I actually don’t mind temporal anomalies of that sort being written into novels, etc. Hell, I’d take it to an even greater extreme. The sort of thing shown in the movie “Edge of Tomorrow” would be perfectly 40k - even more so if EVERY Guardsman present was aware of the loop, yet powerless to do anything about it (unless they were a psyker of some sort).

 

I'd like Peter Fehervari to write something like that. Seems like a theme that'd be right up his creative alley.

 

And just a note: "Edge of Tomorrow" is based on "All You Need is Kill" by Hiroshi Sakurazaka, and the novel is generall better. The movie changed a LOT of things, with Cage being rewritten a great deal, the romance stuff got shoved in hard and Rita replaced the roles of various characters to push it. The end is also entirely different.

I'd argue that the novel is drastically more grimdark, and would recommend reading it.

 

 

The romance stuff was the worst :/ Why do western films always try to force a relationship whenever a female and male character get within five feet of each other? -_-

It's going to be a little awkward for all those scout/neophytes Dante sent away right before the battle. Coming back to you ravaged home world where all of your brothers got beat to hell, and you just walk around in your polished armor that doesn't have a scratch. Sitting in the back while all the survivors get their recognition for the battle, probably talking about it non stop for the next hundred years.
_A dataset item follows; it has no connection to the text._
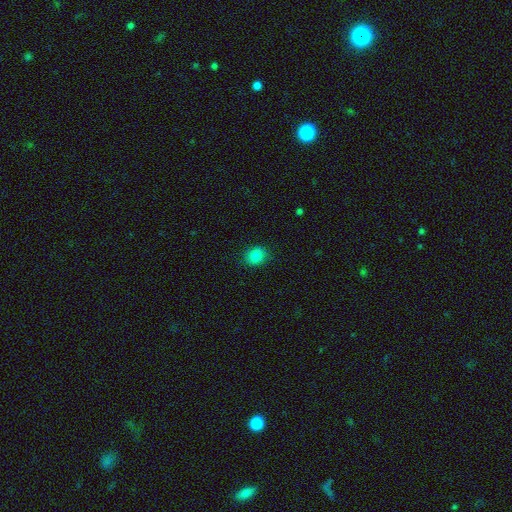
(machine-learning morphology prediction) A smooth galaxy with no disk features (84%) that is round (60%).

Vote fractions:
- Smooth or featured? smooth: 84% / star or artifact: 11% / featured or disk: 5%
- How rounded? round: 60% / in between: 39% / cigar-shaped: 1%
- Merging? none: 87% / minor disturbance: 9% / major disturbance: 3% / merger: 1%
And to top it off, since the Hall of Sarcophagi got destroyed, they were the last batch of normal marines that the Blood Angels can make.
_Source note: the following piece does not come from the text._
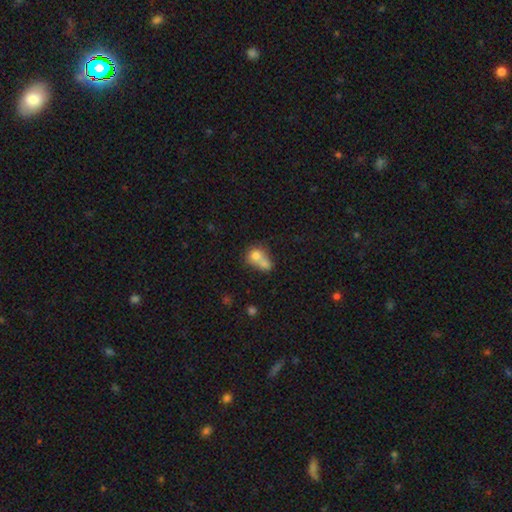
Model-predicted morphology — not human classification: Smooth or featured? Predicted: smooth (p=0.71). How rounded? Predicted: round (p=0.62). Merging? Predicted: merger (p=0.68).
What were the exact numbers of surviving Blood Angels? I assume it should be a hundred or so? If that's the case it would be a better idea to just make the Chapter 100% Primaris and stick the remaining survivors in training roles. Or assign them to the new-found Chapters as liasons/trainers.
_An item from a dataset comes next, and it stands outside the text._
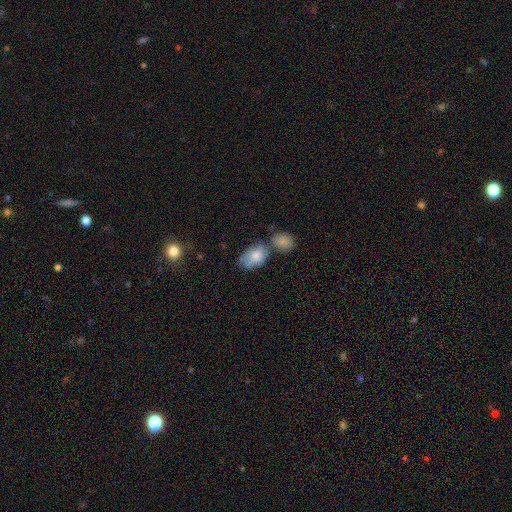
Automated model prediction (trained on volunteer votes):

Dante says he expects the total number survivors to number less than 300. But almost every mortal left on Baal who can survive the process will become a Primaris Marine. That actually leaves the Blood Angels in a much better position than I originally thought. It means even the new Primaris Marines will at least be Baalites and know the Blood Angel customs. 

 

Would anyone who read Traitors Hate mind spoiling the end for me? I know the Angel's Blade side, but I'm not sure what all that business at the end was. Did it have anything to do with the Blood Angels?

And better than the 7th Black Crusade. It's apparently just the fourth worst losses that Dante himself has seen the Blood Angels suffer. Dude has seen some apocalyptic events for the chapter if an entire hive fleet invasion is just barely in the top five worst things Dante has seen

I think all of the Primaris Space Marines that Cawl provided to Guilliman for the Indomitus Crusade would have been post-Heresy Legion/chapter recruits diverted into the Primaris project.

 

There may have been more recruited and created after the Crusade began, but Dark Imperium seemed to me to imply that wasn't the case; instead, my impression was that Guilliman was just using the original Primaris in mixed-bloodline units until the time came to hive off the sons of Sanguinius or Russ or whoever en masse to reinforce existing chapters or found new ones.

And it was also a Guy Haley novel: Death of Integrity. Excellent entry, one of the best in the series. The Blood Drinkers were incredibly well handled with their dual-nature of artistic, noble sons of Sanguinius and monsters waiting to pounce. All contrasted by the Novamarines and their exemplary adherence to the Codex Astartes.